- Your assignment: Beginning with the first of the lines below and ending with the line that contains "5: (525, 828)", set those lines out as a numbered list, omitting any blank lines.

Dataset content: Begin

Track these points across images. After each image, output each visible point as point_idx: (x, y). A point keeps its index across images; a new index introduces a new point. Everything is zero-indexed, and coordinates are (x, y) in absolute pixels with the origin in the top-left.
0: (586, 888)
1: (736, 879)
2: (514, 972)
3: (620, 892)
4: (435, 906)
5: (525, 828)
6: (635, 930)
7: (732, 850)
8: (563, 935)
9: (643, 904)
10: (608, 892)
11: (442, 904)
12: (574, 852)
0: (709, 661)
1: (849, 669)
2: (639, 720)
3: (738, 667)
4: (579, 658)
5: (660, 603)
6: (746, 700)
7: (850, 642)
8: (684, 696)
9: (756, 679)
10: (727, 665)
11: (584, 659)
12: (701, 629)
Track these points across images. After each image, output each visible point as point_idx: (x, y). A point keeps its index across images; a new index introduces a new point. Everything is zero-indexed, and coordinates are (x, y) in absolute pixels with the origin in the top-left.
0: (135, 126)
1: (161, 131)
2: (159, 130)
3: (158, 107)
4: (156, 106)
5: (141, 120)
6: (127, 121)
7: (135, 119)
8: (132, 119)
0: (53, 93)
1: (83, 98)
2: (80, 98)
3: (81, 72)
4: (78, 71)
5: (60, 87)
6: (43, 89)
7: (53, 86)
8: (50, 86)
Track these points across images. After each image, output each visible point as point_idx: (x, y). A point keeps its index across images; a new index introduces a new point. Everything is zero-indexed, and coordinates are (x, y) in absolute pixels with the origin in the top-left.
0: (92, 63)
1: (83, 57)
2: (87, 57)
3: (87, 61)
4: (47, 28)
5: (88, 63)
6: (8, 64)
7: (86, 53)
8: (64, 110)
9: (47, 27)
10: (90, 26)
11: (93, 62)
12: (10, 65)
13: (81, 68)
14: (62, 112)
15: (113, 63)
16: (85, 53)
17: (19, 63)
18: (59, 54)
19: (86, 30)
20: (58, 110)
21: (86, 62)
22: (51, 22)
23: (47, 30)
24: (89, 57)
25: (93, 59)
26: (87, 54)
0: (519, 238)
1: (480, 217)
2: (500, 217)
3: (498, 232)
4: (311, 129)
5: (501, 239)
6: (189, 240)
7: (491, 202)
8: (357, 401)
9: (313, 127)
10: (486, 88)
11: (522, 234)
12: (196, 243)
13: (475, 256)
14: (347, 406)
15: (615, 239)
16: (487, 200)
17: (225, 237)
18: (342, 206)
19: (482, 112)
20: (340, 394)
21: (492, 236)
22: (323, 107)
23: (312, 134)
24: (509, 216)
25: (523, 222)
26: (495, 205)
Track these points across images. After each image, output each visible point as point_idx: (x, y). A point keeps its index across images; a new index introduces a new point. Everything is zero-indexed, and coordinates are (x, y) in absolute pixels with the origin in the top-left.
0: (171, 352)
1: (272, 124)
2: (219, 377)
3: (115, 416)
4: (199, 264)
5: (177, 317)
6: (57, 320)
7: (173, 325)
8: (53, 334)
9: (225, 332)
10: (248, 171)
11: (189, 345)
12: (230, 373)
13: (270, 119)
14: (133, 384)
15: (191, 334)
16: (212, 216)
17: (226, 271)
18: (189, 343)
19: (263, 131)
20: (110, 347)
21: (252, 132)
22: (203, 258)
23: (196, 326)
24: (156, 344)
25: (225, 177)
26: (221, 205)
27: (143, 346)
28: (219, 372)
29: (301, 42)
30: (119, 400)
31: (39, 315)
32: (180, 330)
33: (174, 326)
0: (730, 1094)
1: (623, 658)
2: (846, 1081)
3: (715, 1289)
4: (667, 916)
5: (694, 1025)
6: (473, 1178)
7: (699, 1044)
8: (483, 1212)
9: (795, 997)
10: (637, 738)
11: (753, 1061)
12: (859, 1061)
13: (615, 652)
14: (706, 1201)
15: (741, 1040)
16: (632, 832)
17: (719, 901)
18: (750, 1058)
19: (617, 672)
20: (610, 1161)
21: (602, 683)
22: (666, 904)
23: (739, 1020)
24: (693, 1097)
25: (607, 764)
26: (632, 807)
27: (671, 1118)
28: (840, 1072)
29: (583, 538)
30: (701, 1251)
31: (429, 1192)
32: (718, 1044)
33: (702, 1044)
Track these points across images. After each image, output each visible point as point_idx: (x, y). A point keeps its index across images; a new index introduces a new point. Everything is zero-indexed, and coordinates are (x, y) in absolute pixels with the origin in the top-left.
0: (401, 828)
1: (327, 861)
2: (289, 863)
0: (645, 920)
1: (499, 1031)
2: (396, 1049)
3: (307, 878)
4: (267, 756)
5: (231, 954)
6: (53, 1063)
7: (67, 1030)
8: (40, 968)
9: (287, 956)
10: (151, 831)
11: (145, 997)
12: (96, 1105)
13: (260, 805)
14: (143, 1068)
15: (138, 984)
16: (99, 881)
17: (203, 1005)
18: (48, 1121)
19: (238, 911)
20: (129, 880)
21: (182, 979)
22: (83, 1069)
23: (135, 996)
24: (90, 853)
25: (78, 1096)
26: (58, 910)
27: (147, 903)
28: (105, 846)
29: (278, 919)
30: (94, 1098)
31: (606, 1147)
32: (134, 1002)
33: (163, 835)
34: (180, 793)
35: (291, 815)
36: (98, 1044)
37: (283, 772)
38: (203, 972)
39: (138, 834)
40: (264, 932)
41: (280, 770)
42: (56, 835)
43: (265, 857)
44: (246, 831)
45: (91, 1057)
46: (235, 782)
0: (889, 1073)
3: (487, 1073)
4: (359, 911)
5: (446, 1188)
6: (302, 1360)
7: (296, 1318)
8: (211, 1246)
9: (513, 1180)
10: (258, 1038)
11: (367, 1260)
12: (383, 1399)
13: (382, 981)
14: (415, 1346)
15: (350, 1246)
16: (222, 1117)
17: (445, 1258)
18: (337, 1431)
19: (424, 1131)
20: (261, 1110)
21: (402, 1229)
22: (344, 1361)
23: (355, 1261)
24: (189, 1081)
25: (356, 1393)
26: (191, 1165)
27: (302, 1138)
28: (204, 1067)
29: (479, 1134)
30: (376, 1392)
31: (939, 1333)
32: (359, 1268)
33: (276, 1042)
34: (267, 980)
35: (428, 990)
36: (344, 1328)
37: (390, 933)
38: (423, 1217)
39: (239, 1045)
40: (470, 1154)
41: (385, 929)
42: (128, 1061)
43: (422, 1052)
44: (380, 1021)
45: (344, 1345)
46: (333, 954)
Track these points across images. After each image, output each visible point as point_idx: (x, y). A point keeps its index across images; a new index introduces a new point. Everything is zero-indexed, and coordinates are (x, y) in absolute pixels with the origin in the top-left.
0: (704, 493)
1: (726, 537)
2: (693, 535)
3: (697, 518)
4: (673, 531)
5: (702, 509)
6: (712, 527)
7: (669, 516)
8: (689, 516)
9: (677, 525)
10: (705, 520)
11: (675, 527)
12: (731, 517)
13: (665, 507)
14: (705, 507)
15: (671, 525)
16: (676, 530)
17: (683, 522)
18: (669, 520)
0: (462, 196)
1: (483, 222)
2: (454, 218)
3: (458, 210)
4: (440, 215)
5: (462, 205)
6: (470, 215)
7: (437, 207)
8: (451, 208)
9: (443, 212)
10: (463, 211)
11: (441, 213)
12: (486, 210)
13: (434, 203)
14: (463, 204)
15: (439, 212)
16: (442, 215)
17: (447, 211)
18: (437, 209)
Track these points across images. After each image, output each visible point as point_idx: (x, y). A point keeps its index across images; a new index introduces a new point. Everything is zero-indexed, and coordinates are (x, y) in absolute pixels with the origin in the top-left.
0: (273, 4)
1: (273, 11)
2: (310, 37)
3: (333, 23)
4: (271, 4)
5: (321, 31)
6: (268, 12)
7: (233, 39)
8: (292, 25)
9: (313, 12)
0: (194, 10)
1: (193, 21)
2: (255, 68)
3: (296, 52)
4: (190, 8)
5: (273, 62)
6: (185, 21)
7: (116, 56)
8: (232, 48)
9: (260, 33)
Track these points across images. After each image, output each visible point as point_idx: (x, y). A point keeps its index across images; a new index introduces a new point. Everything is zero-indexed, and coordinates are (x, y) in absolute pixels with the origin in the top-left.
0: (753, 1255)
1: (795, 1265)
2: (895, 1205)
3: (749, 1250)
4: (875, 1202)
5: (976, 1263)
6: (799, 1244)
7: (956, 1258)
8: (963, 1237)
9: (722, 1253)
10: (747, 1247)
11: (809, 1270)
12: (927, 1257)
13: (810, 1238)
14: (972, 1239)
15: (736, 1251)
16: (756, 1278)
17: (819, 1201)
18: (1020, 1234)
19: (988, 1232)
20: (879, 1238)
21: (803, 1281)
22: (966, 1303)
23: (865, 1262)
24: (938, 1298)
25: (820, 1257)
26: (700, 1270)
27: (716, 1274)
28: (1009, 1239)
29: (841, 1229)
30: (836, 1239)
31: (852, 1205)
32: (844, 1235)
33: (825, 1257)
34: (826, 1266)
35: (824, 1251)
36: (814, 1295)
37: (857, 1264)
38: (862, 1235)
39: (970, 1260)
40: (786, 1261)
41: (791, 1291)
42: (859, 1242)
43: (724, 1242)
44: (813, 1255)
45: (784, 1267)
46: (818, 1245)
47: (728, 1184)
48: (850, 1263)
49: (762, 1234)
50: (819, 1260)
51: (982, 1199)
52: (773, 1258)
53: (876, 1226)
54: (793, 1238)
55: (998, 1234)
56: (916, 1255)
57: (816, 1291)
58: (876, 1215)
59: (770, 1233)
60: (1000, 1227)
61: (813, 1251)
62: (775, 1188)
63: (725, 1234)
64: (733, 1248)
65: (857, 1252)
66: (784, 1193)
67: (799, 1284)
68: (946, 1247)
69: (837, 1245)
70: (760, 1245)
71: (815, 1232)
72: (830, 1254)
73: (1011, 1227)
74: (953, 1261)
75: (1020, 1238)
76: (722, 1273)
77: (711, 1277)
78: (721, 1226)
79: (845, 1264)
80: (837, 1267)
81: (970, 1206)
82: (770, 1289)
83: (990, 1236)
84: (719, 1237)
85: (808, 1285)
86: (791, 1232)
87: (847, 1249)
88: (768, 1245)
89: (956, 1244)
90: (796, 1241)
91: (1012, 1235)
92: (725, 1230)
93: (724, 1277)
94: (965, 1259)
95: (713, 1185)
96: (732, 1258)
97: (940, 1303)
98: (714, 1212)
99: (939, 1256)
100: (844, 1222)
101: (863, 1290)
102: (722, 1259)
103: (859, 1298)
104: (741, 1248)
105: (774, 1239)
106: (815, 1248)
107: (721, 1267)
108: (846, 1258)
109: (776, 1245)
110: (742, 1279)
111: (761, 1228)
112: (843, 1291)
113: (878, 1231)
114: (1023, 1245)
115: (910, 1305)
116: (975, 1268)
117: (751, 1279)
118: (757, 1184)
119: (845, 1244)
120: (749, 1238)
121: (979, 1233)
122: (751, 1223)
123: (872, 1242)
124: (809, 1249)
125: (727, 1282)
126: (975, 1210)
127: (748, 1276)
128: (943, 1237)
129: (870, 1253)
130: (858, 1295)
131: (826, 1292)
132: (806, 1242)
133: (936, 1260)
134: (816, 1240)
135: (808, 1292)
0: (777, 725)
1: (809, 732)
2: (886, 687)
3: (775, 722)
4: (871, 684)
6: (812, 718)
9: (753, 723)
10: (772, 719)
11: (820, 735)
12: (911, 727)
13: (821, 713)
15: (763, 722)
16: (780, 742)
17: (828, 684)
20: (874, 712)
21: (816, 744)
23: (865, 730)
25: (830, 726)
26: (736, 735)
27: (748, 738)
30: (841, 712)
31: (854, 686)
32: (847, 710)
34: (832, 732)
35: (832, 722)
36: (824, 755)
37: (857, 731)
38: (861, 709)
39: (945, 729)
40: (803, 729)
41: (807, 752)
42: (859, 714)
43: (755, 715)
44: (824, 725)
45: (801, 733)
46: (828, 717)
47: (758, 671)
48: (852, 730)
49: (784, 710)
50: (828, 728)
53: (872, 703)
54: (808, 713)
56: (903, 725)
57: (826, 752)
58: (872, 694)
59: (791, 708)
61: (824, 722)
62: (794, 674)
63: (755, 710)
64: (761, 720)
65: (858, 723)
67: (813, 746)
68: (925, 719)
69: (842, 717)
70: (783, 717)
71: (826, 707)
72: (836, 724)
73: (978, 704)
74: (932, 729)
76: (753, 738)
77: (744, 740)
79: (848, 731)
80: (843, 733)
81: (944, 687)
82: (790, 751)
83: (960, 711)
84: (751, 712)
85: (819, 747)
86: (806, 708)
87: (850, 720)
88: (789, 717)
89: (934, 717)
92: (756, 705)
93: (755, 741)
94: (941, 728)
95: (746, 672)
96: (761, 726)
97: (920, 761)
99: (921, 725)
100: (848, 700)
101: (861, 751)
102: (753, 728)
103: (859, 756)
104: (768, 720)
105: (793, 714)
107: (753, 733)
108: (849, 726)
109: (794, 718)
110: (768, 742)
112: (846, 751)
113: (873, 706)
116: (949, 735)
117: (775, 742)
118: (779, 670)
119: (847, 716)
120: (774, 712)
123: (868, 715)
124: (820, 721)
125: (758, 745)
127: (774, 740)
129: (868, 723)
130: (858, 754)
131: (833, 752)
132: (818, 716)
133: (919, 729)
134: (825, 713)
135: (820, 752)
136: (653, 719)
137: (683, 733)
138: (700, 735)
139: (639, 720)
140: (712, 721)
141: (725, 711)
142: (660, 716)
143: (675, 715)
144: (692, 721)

Dataset content: End

- Expected answer:
1. Track these points across images. After each image, output each visible point as point_idx: (x, y). A point keeps its index across images; a new index introduces a new point. Everything is zero-indexed, and coordinates are (x, y) in absolute pixels with the origin in the top-left.
2. 0: (586, 888)
3. 1: (736, 879)
4. 2: (514, 972)
5. 3: (620, 892)
6. 4: (435, 906)
7. 5: (525, 828)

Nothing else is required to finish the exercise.